* **EXTRACT PROVIDED**:
赛事简介(GUIDANCE)
INTRODUCTION
Motivation
Following the success of AI commanders in StarCraft and DOTA2, enhancing gameplay experience with AI in various genres of games has been viewed as the next grand challenge. With the rise of open-world games in recent years, learning intelligent agents that have general task-solving capabilities in open-world environments has attracted increasing attention. However, the lack of satisfactory training and testing benchmarks remains an obstacle to research in this field. In this context, the goal of this competition is to advance research in the field of open-world intelligent agent learning. As a stepping stone to the ultimate goal of learning highly intelligent agents "living" in virtual worlds, we decided to focus first on open-world FPS games, taking into account the recent popularity of battle royale games.
Related Work
In general, modern 3D FPS games are inherently incomplete information games that are extremely hard for learning winning strategies in multiple-player scenarios and are known to have no optimal policy. Despite the difficulties, there have been attempts over the past decade to apply reinforcement learning in FPS games. To our best knowledge, the most influential work is the Augmented DRQN model proposed by Lample & Chaplot (2017), where the method leverages both visual input and the game feature information (e.g. presence of enemies or items) and modularizes the model architecture to incorporate independent networks to handle different phases of the game. Their approach successfully learned a competitive FPS agent by minimizing a Q-learning objective and showed better performance than average human players. Following this success, more work on learning FPS game agents has been proposed, such as Arnold by Chaplot & Lample (2017) which benefits from the Action-Navigation architecture, Divide&Conquer by Papoudakis et. al (2018) which further refined the idea of separating the control strategies of map exploration from enemy combat. Although these methods have shown promising results, their training and evaluation context is largely limited to old-fashioned video games with relatively small world sizes and low visual resolution, such as VizDoom (originally 1993) and Quake 3 (originally 1999). Recently, Pearce & Zhu (2021) tried to learn an FPS agent to play CSGO, a phenomenal modern 3D FPS game with high-resolution visual rendering. This new game environment not only introduces more computational burden (mostly due to extracting visual features) but also makes it more difficult for the agent to explore and adapt to the game world efficiently. The new approach addressed the challenge primarily by using behavioral cloning, and the learned agents showed reasonably good performance compared to normal human players in the Deathmatch mode. Building upon these works, in this challenge we seek to further expand the frontiers of AI in playing large-scale open world modern FPS games.

* **REQUEST**:
Answer these questions from the competition introduction:
1. What kind of games did the competition decide to focus on first?
2. Who proposed the Augmented DRQN model, and in what year?
3. What technique did the approach by Pearce & Zhu (2021) mainly rely on?
The rows have no connection to the competition introduction.

* **DATASET ENTRIES**:
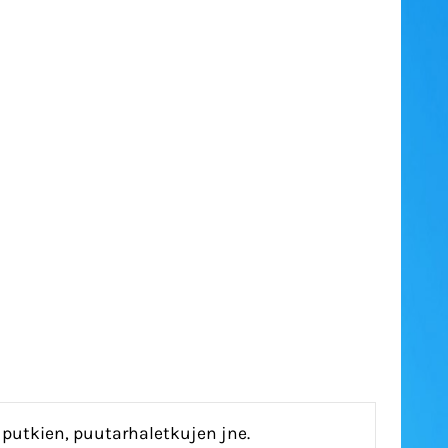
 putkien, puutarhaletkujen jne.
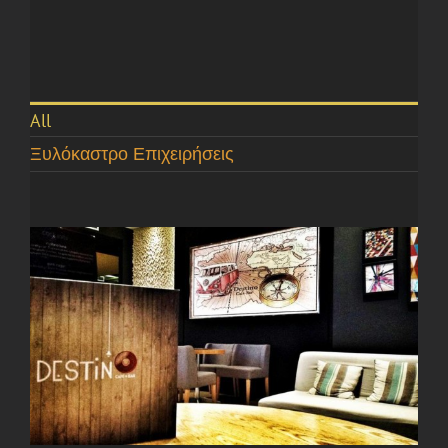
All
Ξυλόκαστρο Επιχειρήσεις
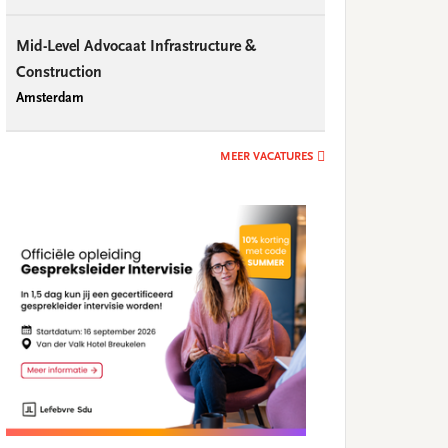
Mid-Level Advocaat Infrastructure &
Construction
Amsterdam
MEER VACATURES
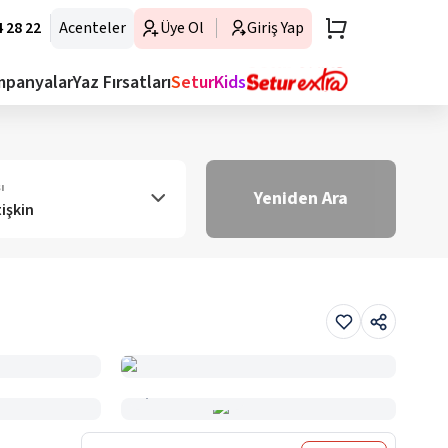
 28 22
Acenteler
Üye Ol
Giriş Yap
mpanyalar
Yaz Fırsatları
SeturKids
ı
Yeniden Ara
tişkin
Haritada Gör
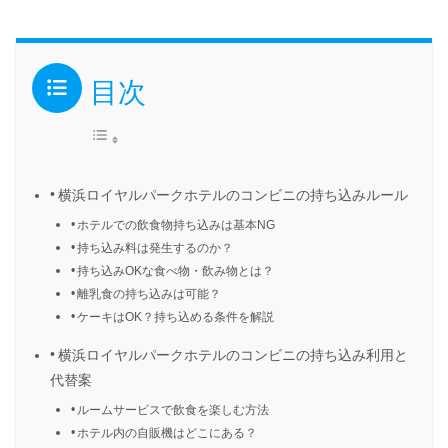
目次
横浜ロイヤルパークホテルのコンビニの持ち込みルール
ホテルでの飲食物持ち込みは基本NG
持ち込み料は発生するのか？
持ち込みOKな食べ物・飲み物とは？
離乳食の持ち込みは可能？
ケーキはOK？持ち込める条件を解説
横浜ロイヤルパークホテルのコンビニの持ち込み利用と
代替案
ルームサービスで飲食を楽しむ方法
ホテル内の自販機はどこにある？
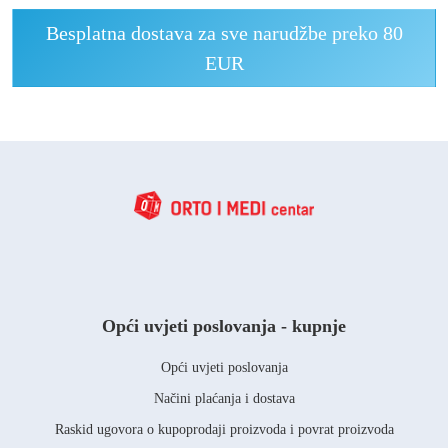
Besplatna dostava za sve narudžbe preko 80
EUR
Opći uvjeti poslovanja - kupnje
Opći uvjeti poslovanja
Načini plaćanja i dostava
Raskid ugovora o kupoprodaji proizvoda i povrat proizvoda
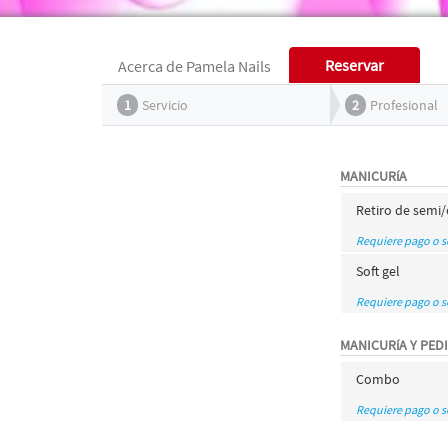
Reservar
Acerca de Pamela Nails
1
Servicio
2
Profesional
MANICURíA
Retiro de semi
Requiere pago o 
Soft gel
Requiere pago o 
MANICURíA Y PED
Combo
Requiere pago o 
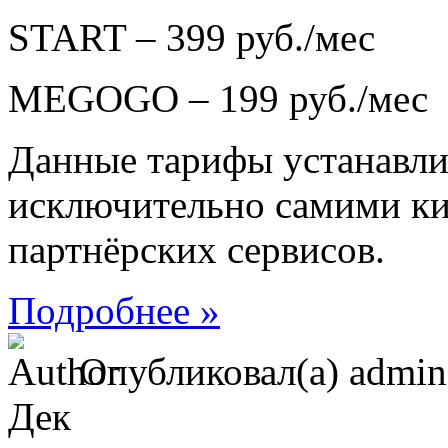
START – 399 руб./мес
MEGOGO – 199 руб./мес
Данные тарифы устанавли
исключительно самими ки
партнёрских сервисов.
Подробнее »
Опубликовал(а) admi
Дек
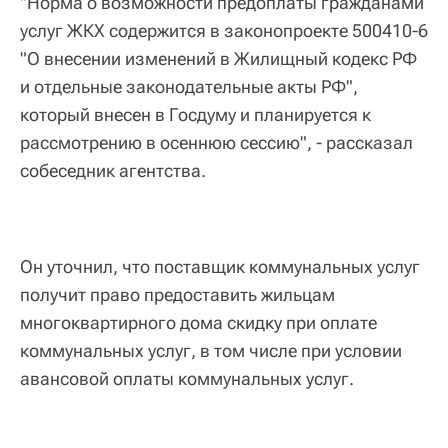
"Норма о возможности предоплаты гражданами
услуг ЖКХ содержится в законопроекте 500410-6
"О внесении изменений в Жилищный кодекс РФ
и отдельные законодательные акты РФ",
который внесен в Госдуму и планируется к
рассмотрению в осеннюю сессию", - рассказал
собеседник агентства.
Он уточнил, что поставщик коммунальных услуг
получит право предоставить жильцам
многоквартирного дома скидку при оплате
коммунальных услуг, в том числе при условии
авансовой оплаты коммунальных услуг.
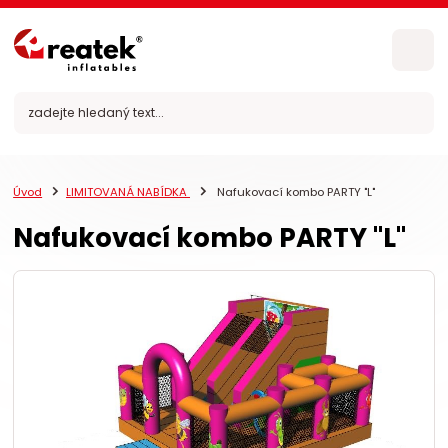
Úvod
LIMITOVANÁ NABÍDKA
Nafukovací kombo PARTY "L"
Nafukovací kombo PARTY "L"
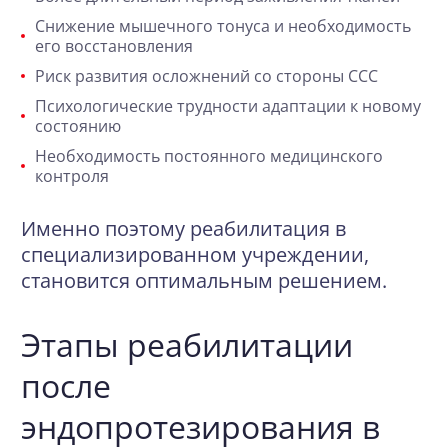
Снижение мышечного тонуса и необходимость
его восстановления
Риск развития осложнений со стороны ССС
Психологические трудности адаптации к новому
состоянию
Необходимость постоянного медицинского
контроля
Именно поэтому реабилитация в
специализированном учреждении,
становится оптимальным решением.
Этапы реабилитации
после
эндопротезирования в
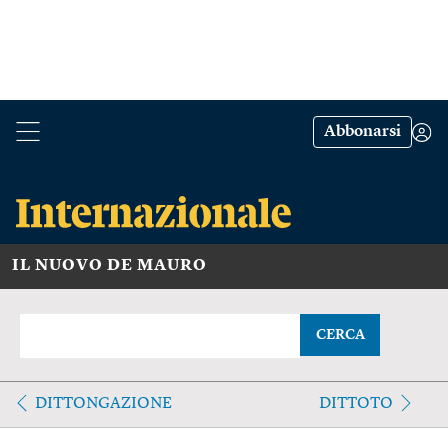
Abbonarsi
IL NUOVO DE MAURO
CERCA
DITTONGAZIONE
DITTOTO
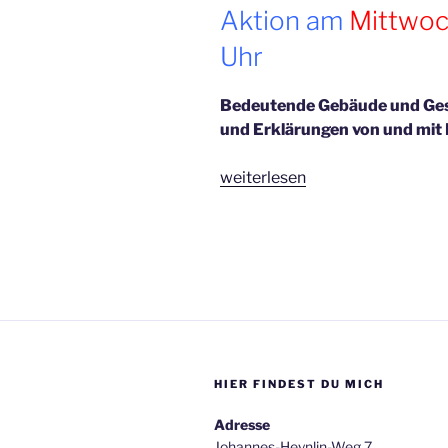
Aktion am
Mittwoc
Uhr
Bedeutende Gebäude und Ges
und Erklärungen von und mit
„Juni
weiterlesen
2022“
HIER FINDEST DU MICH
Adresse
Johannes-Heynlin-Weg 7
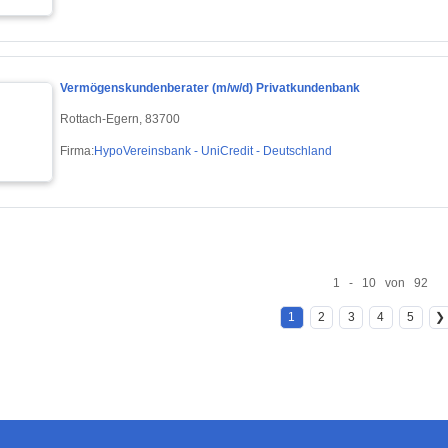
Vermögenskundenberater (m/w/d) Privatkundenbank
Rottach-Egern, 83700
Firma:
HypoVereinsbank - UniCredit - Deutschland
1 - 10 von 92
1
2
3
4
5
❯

* **ANSWER SPACE**:
1. Open-world FPS games.
2. Lample & Chaplot, in 2017.
3. Behavioral cloning.